Scalable Predictive Beamforming for IRS-Assisted Multi-User Communications: A Deep Learning Approach

TL;DR

This paper introduces a deep learning-based predictive beamforming framework for IRS-assisted multi-user systems that reduces channel estimation overhead and improves weighted sum-rate performance by leveraging historical channel features.

Contribution

The paper proposes a novel two-stage deep learning framework combining CLSTM-GNN and neural networks to predict IRS phase shifts and optimize beamforming without full CSI estimation.

Findings

Achieves higher weighted sum-rate than benchmarks.

Reduces channel estimation overhead by a factor of 1/N.

Demonstrates high scalability and generalizability.

Abstract

Beamforming design for intelligent reflecting surface (IRS)-assisted multi-user communication (IRS-MUC) systems critically depends on the acquisition of accurate channel state information (CSI). However, channel estimation (CE) in IRS-MUC systems causes a large signaling overhead for training due to the large number of IRS elements.

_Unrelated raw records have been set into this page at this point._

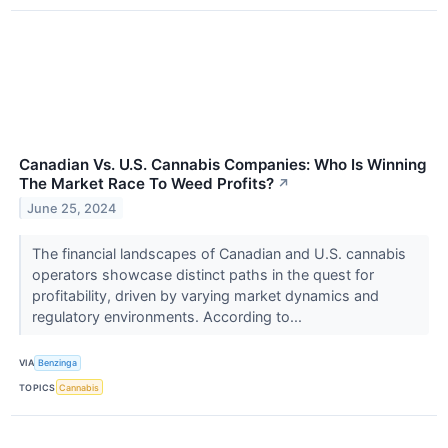
Canadian Vs. U.S. Cannabis Companies: Who Is Winning
The Market Race To Weed Profits?
↗
June 25, 2024
The financial landscapes of Canadian and U.S. cannabis
operators showcase distinct paths in the quest for
profitability, driven by varying market dynamics and
regulatory environments. According to...
VIA
Benzinga
TOPICS
Cannabis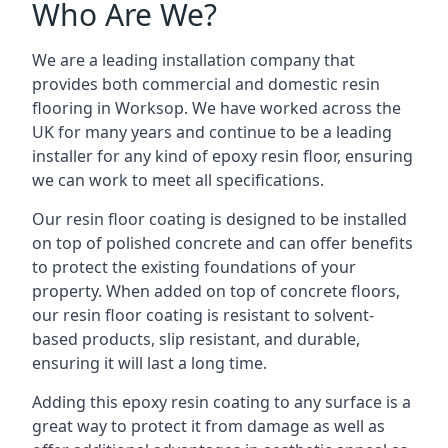
Who Are We?
We are a leading installation company that
provides both commercial and domestic resin
flooring in Worksop. We have worked across the
UK for many years and continue to be a leading
installer for any kind of epoxy resin floor, ensuring
we can work to meet all specifications.
Our resin floor coating is designed to be installed
on top of polished concrete and can offer benefits
to protect the existing foundations of your
property. When added on top of concrete floors,
our resin floor coating is resistant to solvent-
based products, slip resistant, and durable,
ensuring it will last a long time.
Adding this epoxy resin coating to any surface is a
great way to protect it from damage as well as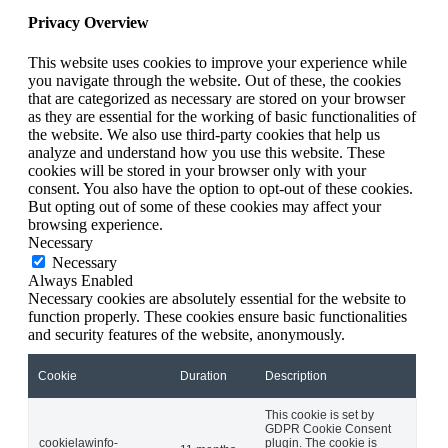
Privacy Overview
This website uses cookies to improve your experience while
you navigate through the website. Out of these, the cookies
that are categorized as necessary are stored on your browser
as they are essential for the working of basic functionalities of
the website. We also use third-party cookies that help us
analyze and understand how you use this website. These
cookies will be stored in your browser only with your
consent. You also have the option to opt-out of these cookies.
But opting out of some of these cookies may affect your
browsing experience.
Necessary
Necessary
Always Enabled
Necessary cookies are absolutely essential for the website to
function properly. These cookies ensure basic functionalities
and security features of the website, anonymously.
Cookie
Duration
Description
This cookie is set by
GDPR Cookie Consent
cookielawinfo-
plugin. The cookie is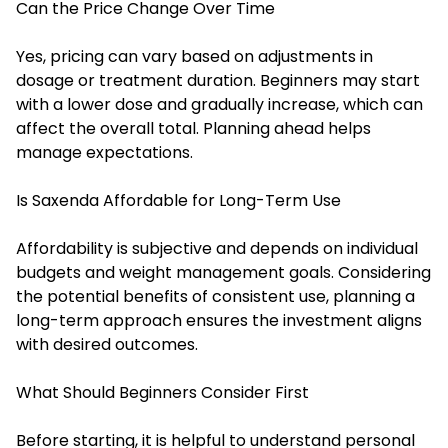
Can the Price Change Over Time
Yes, pricing can vary based on adjustments in
dosage or treatment duration. Beginners may start
with a lower dose and gradually increase, which can
affect the overall total. Planning ahead helps
manage expectations.
Is Saxenda Affordable for Long-Term Use
Affordability is subjective and depends on individual
budgets and weight management goals. Considering
the potential benefits of consistent use, planning a
long-term approach ensures the investment aligns
with desired outcomes.
What Should Beginners Consider First
Before starting, it is helpful to understand personal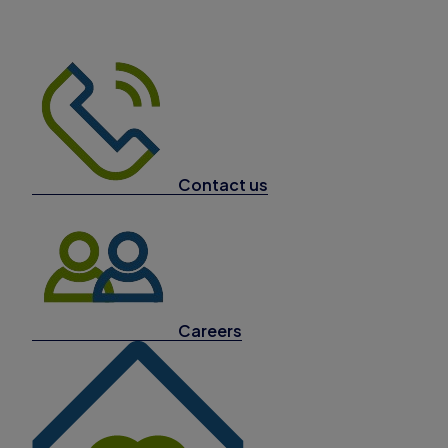
Contact us
Careers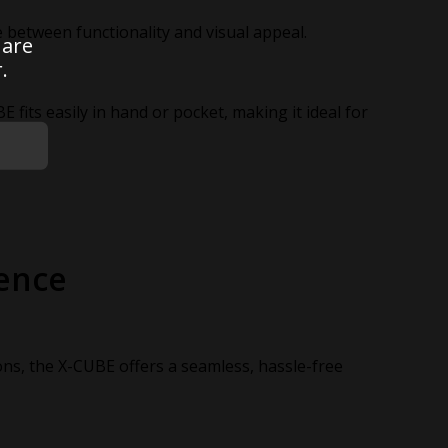
ce between functionality and visual appeal.
 are
.
E fits easily in hand or pocket, making it ideal for
ence
ons, the X-CUBE offers a seamless, hassle-free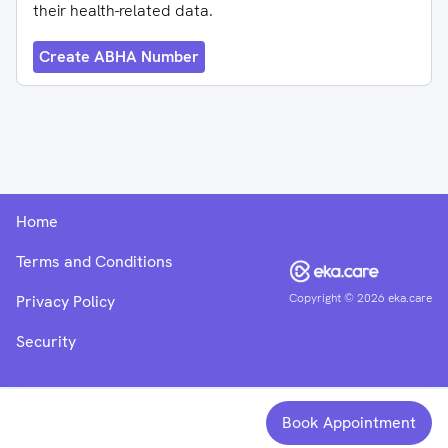
their health-related data.
Create ABHA Number
Home
Terms and Conditions
Copyright ©
2026
eka.care
Privacy Policy
Security
Book Appointment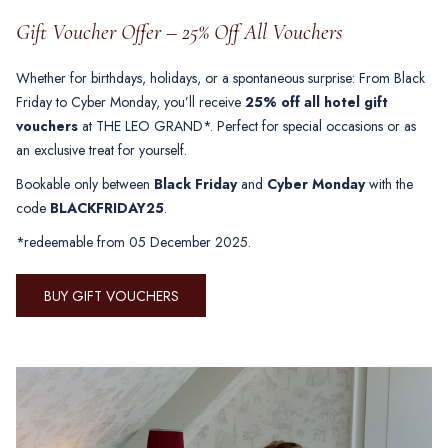
Gift Voucher Offer – 25% Off All Vouchers
Whether for birthdays, holidays, or a spontaneous surprise: From Black
Friday to Cyber Monday, you’ll receive
25% off all hotel gift
vouchers
at THE LEO GRAND*. Perfect for special occasions or as
an exclusive treat for yourself.
Bookable only between
Black Friday
and
Cyber Monday
with the
code
BLACKFRIDAY25
.
*redeemable from 05 December 2025.
BUY GIFT VOUCHERS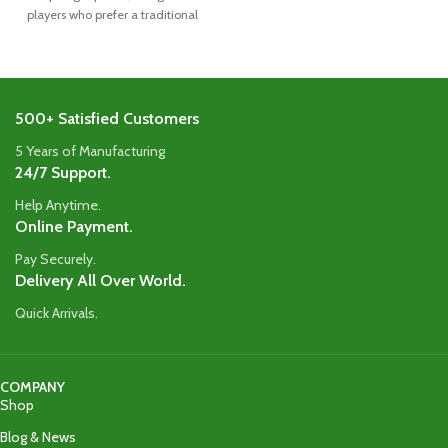
players who prefer a traditional
blade
500+ Satisfied Customers
5 Years of Manufacturing
24/7 Support.
Help Anytime.
Online Payment.
Pay Securely.
Delivery All Over World.
Quick Arrivals.
COMPANY
Shop
Blog & News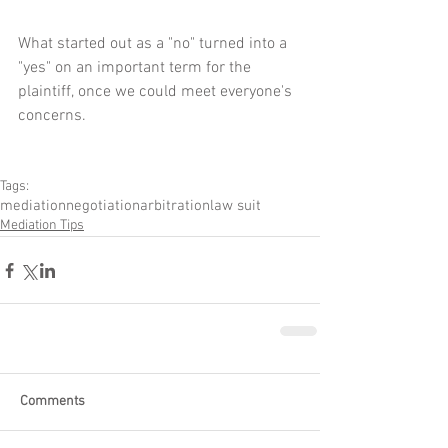
What started out as a "no" turned into a 
"yes" on an important term for the 
plaintiff, once we could meet everyone's 
concerns.
Tags:
mediation
negotiation
arbitration
law suit
Mediation Tips
Comments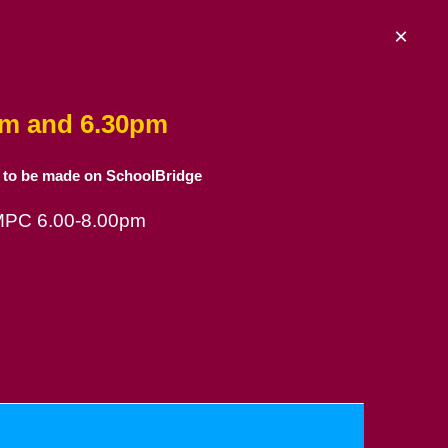
×
am and 6.30pm
 to be made on SchoolBridge
 MPC 6.00-8.00pm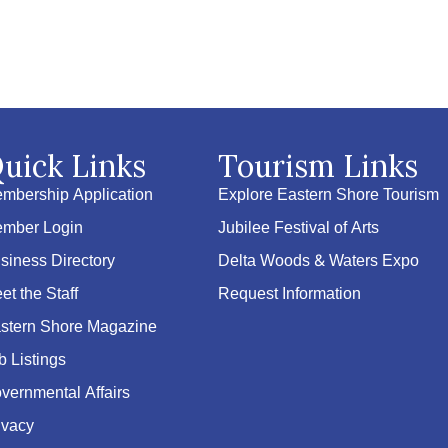
uick Links
Tourism Links
mbership Application
Explore Eastern Shore Tourism
mber Login
Jubilee Festival of Arts
siness Directory
Delta Woods & Waters Expo
et the Staff
Request Information
stern Shore Magazine
b Listings
vernmental Affairs
ivacy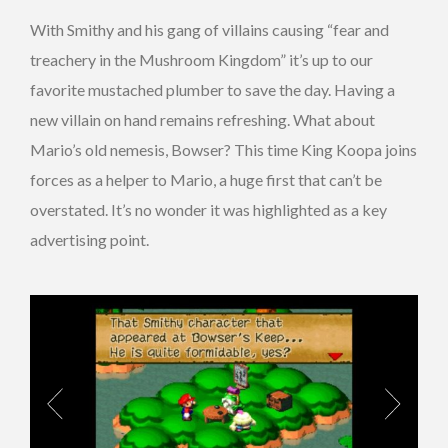
With Smithy and his gang of villains causing “fear and
treachery in the Mushroom Kingdom” it’s up to our
favorite mustached plumber to save the day. Having a
new villain on hand remains refreshing. What about
Mario’s old nemesis, Bowser? This time King Koopa joins
forces as a helper to Mario, a huge first that can’t be
overstated. It’s no wonder it was highlighted as a key
advertising point.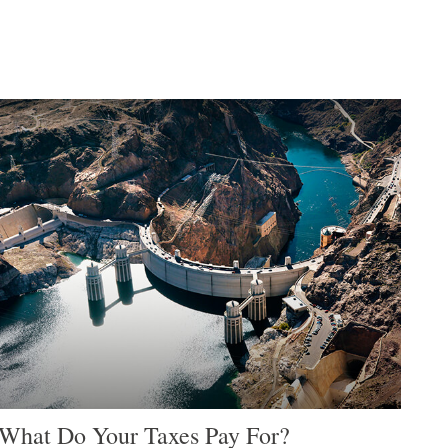
What Do Your Taxes Pay For?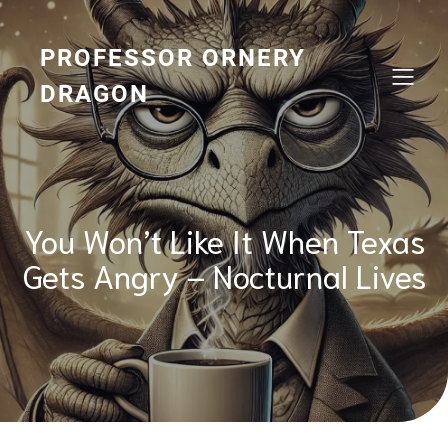
Skip
to
content
PROFESSOR ORNERY
DRAGON
You Won’t Like It When Texas
Gets Angry – Nocturnal Lives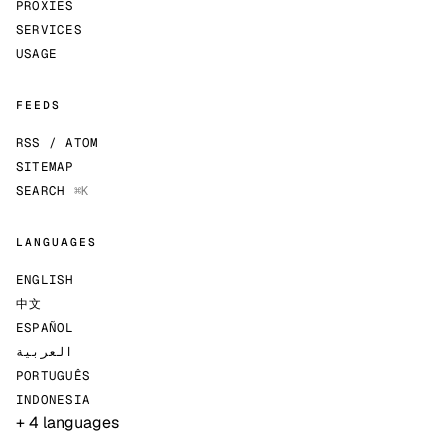
PROXIES
SERVICES
USAGE
FEEDS
RSS / ATOM
SITEMAP
SEARCH
⌘K
LANGUAGES
ENGLISH
中文
ESPAÑOL
العربية
PORTUGUÊS
INDONESIA
+ 4 languages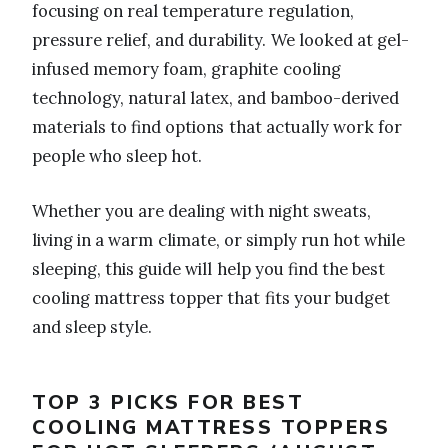
focusing on real temperature regulation,
pressure relief, and durability. We looked at gel-
infused memory foam, graphite cooling
technology, natural latex, and bamboo-derived
materials to find options that actually work for
people who sleep hot.
Whether you are dealing with night sweats,
living in a warm climate, or simply run hot while
sleeping, this guide will help you find the best
cooling mattress topper that fits your budget
and sleep style.
TOP 3 PICKS FOR BEST
COOLING MATTRESS TOPPERS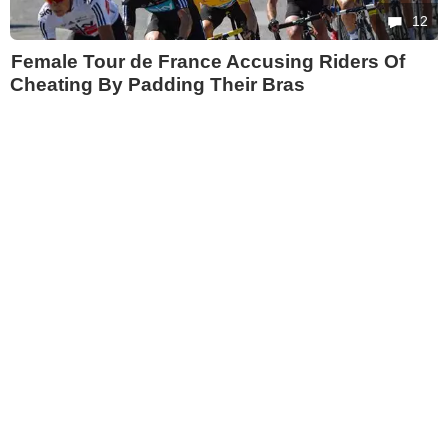
12
Female Tour de France Accusing Riders Of
Cheating By Padding Their Bras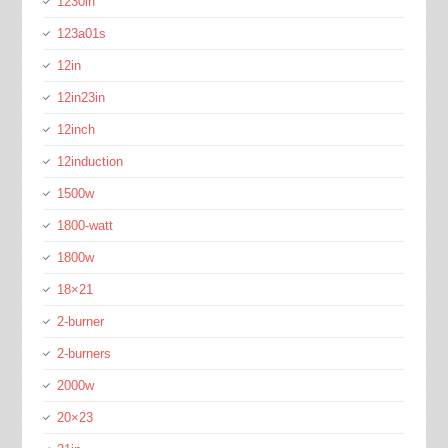
1230in
123a01s
12in
12in23in
12inch
12induction
1500w
1800-watt
1800w
18×21
2-burner
2-burners
2000w
20×23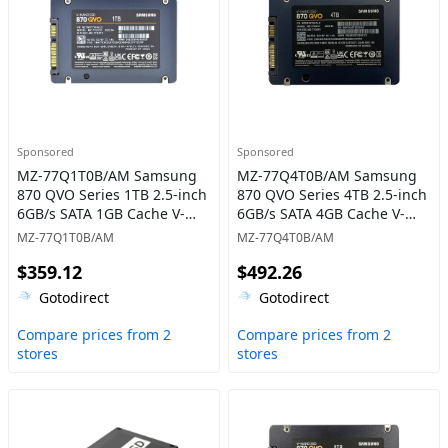
Sponsored
Sponsored
MZ-77Q1T0B/AM Samsung
MZ-77Q4T0B/AM Samsung
870 QVO Series 1TB 2.5-inch
870 QVO Series 4TB 2.5-inch
6GB/s SATA 1GB Cache V-
6GB/s SATA 4GB Cache V-
NAND 4bit MLC (QLC) Solid
NAND 4bit MLC (QLC) Solid
MZ-77Q1T0B/AM
MZ-77Q4T0B/AM
State Drive
State Drive
$359.12
$492.26
Gotodirect
Gotodirect
Compare prices from 2
Compare prices from 2
stores
stores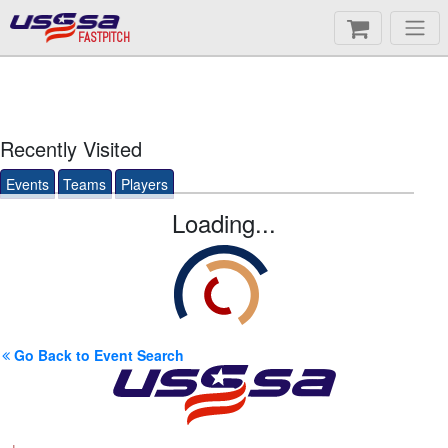
FASTPITCH
Recently Visited
Events
Teams
Players
Loading...
Go Back to Event Search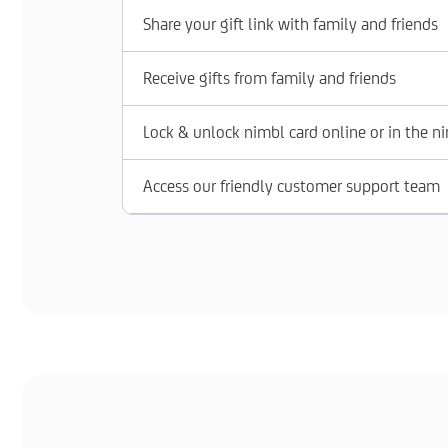
Share your gift link with family and friends
Receive gifts from family and friends
Lock & unlock nimbl card online or in the n
Access our friendly customer support team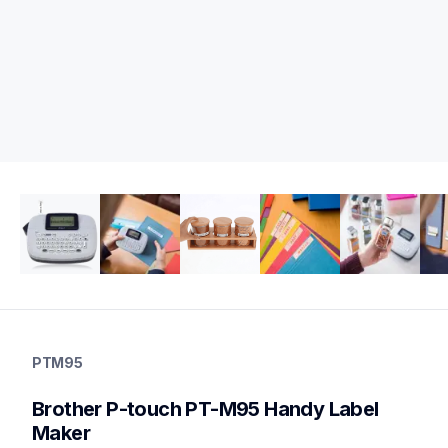
ptm95
ptm95
PTM95
office-home-label-makers
m95eus
Brother P-touch PT-M95 Handy Label 
10
handheldprinters,labelmakers
Maker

In this paper, taking into account user mobility, we adopt a deep learning (DL) approach to implicitly learn the historical line-of-sight (LoS) channel features and predict the IRS phase shifts to be adopted for the next time slot for maximization of the weighted sum-rate (WSR) of the IRS-MUC system. With the proposed predictive approach, we can avoid full-scale CSI estimation and facilitate low-dimensional CE for transmit beamforming design such that the signaling overhead is reduced by a scale of $\frac{1}{N}$, where $N$ is the number of IRS elements. To this end, we first develop a universal DL-based predictive beamforming (DLPB) framework featuring a two-stage predictive-instantaneous beamforming mechanism. As a realization of the developed framework, a location-aware convolutional long short-term memory (CLSTM) graph neural network (GNN) is developed to facilitate effective predictive beamforming at the IRS, where a CLSTM module is first adopted to exploit the spatial and temporal features of the considered channels and a GNN is then applied to empower the designed neural network with high scalability and generalizability. Furthermore, in the second stage, based on the predicted IRS phase shifts, an instantaneous CSI-aware fully-connected neural network is designed to optimize the transmit beamforming at the access point. Simulation results demonstrate that the proposed framework not only achieves a better WSR performance and requires a lower CE overhead compared with state-of-the-art benchmarks, but also is highly scalable in the numbers of users.